→ **やること**
1: 高齢者の薬の指針の記事では、この指針はとくに何歳以上の人に重きをおいて作られたとありますか。
2: 高齢者の薬の指針の記事に出てくる役所、会議、医療の場の名前をすべて挙げてください。
3: 高齢者の薬の指針の記事を、最後の文のあとから続けて書いてください。

→ **本文**

【医療ニュースPickUp 2018年5月15日】「高齢者の医薬品適正使用の指針」総論が固まる
厚生労働省は2018年5月7日までに、高齢者に対する薬剤処方の基本的な考え方となる「高齢者の医薬品適正使用の指針(総論編)」についての検討を行い、高齢者医薬品適正使用検討会の会合において大筋で了承されたと公表した。
この指針は、高齢者、特に複数の疾患が併存しやすい75歳以上に重点をおいて、診療や処方の際の参考情報となるよう作成されている。
高齢者は、加齢によって薬物の効き方が一般の成人と異なっていること、さらに、複数の診療科や医療機関より複数の薬剤を処方されて服用するケースが増えるため、薬剤同士の相互作用も起こりやすい。
全国の保険薬局での処方を調査すると、75歳以上のおよそ25%が7種類以上の薬剤を処方されており、5種類い以上を含めるとおよそ40%となる。

→ **元のデータ**
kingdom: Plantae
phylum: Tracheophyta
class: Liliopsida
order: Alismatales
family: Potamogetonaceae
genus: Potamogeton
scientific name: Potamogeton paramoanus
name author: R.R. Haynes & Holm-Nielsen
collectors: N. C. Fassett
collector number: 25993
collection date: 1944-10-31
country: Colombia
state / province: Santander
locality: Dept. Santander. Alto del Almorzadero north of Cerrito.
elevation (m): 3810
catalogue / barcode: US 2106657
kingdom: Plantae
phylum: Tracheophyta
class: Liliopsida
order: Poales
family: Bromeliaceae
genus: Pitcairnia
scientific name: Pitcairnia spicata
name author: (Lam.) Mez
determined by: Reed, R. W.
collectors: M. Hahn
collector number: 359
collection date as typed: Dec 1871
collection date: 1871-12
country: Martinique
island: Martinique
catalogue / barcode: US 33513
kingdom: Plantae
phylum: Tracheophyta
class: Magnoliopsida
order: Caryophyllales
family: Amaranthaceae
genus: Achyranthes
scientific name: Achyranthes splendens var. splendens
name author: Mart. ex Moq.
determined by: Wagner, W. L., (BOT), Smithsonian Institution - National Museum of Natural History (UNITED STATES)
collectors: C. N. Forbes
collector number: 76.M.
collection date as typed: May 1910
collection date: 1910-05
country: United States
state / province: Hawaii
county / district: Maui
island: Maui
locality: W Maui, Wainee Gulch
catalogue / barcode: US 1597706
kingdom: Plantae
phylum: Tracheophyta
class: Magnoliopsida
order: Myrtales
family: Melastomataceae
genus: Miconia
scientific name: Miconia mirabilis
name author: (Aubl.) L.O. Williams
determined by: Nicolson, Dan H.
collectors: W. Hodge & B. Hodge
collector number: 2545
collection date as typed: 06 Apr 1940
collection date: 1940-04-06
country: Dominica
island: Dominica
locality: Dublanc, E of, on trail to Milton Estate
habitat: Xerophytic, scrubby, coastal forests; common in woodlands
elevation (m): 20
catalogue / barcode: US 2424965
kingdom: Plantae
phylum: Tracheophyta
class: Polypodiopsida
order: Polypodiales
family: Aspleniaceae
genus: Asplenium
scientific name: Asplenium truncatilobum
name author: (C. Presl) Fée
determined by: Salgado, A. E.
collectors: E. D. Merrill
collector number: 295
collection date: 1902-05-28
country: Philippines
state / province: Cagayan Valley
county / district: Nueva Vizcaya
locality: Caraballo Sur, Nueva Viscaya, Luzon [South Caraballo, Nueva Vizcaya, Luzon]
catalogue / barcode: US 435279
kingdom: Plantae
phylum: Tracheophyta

→ **それぞれの答え**
1: 複数の病気をかかえやすい75歳以上の人です。

2: 厚生労働省、高齢者医薬品適正使用検討会、診療科、医療機関、保険薬局

3:
そこで今回、薬剤による有害な影響を回避するため、処方を見直す際の基本的な考え方や、よく使われる薬剤を高齢者に処方する際の留意点などについてまとめられた。
指針本文では、多剤服薬によるリスク増加、服薬の間違いや服薬のしにくさなど、多剤服薬によって引き起こされる患者への害を「ポリファーマシー」という言葉で定義しており、単に服用する薬剤数が多い状態とは区別した。
このポリファーマシーが形成される状況と、解消するために処方を見直す際のポイントや進め方などをフローチャートで示した。
その上で、処方を見直す際の一般原則を示すとともに、減薬する際の注意点や処方時の留意点を明示、さらに高齢者によく処方される下記の12種類の薬効群について、薬剤の使用と併用の基本的な留意点が別表1として添付されている。
A.催眠鎮静薬・抗不安薬
B.抗うつ薬(スルピリド含む)
C.BPSD 治療薬
D.高血圧治療薬
E.糖尿病治療薬
F.脂質異常症治療薬
G.抗凝固薬
H.消化性潰瘍治療薬
I.消炎鎮痛剤
J.抗微生物薬(抗菌薬・抗ウイルス薬)
K.緩下薬
L.抗コリン系薬剤
検討会では引き続き、指針(詳細編)についての骨子案作成にとりかかり、2019年1月の最終報告取りまとめを目指す方針。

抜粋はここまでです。